Las prótesis que necesita Sergey son demasiado caras para que el mutilado de guerra vea aunque sea en la lejanía una vida normal. No solo las asociaciones de ayuda a los ucranianos recaudan fondos para la causa, ya que Cruz Roja Mar Menor Norte ha iniciado gestiones para sumarse en lo posible a la financiación de unos brazos nuevos para Sergey, dos manos para vivir en paz.

Una de esas jugadas maestras de la vida ha reunido a dos ucranianos, Sergey e Iván, mutuamente desconocidos en su tierra, solo unidos por el ideal que los llevó a la guerra, ambos sin brazos por el caro peaje de la lealtad, a convivir unas cuantas semanas en un caluroso bungaló de Lo Pagán. A Iván, 25 años, estudiante de Periodismo de Zaporiyia, solo le queda el resto de un brazo con dos dedos por toda extremidad superior. Miliciano voluntario como su compatriota, combatía en Lugansk, bastión rebelde al sureste de Ucrania, repleta de activistas prorrusos.

«No es tiempo de lágrimas»

«Entramos en un barrio de la ciudad sin esperar ataques porque habían firmado un alto el fuego, pero los rusos no lo respetaron, nos rodearon y abrieron fuego. Yo pisé una mina explosiva y me sacaron de allí junto a unos pocos como prisionero. Varios miles murieron allí», narra el reportero en ciernes. Su madre, Irina, contiene la respiración: «Ya no es tiempo de lágrimas. Ya lloré. Ahora hay que salir adelante. Qué otra cosa puedo hacer», interroga ella con los ojos, a pesar de todo, llenos de cristales. Su indignación va tomando aliento: «No podemos seguir así. Qué van a hacer en Europa, qué va a hacer Estados Unidos, quién va a parar a Putin», clama sin esperar respuestas. «Están vendiendo al exterior que es una guerra civil, pero no lo es», quieren hacerse entender los ucranianos.

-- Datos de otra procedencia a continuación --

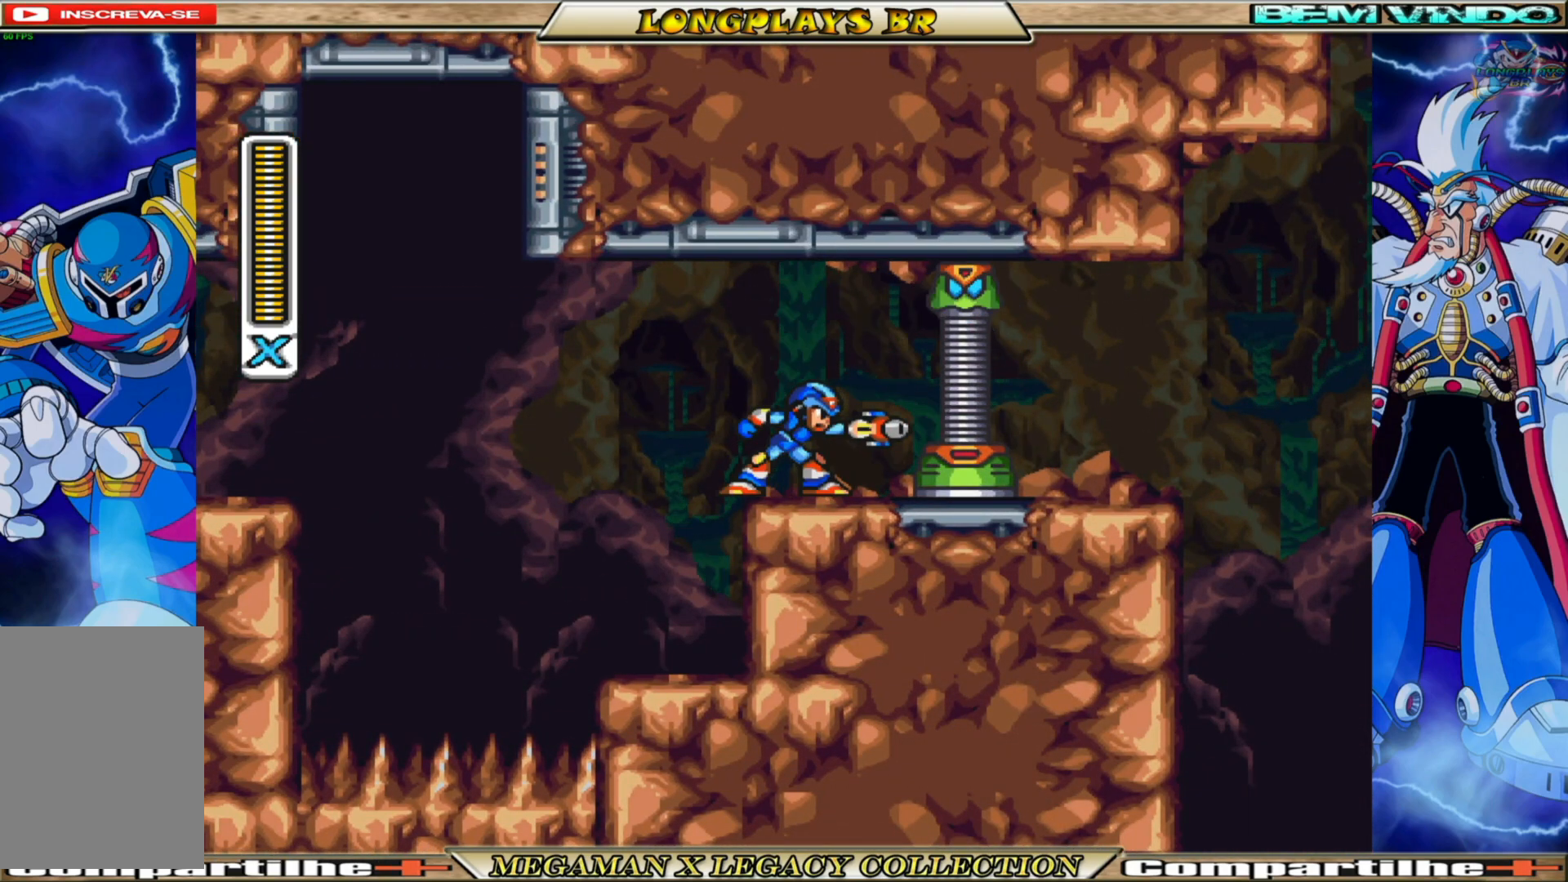
{"buttons": ["X"], "left_stick": "center", "right_stick": "center", "events": [[33, "A", "down"], [200, "X", "up"], [217, "A", "up"], [267, "X", "down"], [367, "X", "up"], [433, "X", "down"]]}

La falta de trabajo, y pensiones de 40 euros frente precios de nivel europeo, entre otros males nacionales, dieron paso a las protestas, y como efecto dominó, a la violencia rusa, para ellos la agresión de un hermano traidor.

El joven periodista Iván, a pesar de todo, no ha perdido el coraje. «Sé que tendré mucho que contar ahora. Ya me han ofrecido hacerlo», dice después de aclarar que le falta algún examen para el título, un cabo pendiente de los que dejó un conflicto que lleva a sus espaldas más de 5.600 muertos, según los datos de la ONU, aunque las cifras filtradas señalan 12.000 bajas y 5.000 desaparecidos.

«Había algo de lo que estar pendiente a cada instante durante el fuego cruzado, además de que no te alcanzaran: no dejar de escuchar los disparos de tu compañero, porque eso significaba que estaba vivo todavía», cuenta un soldado de las casas de descanso de Lo Pagán.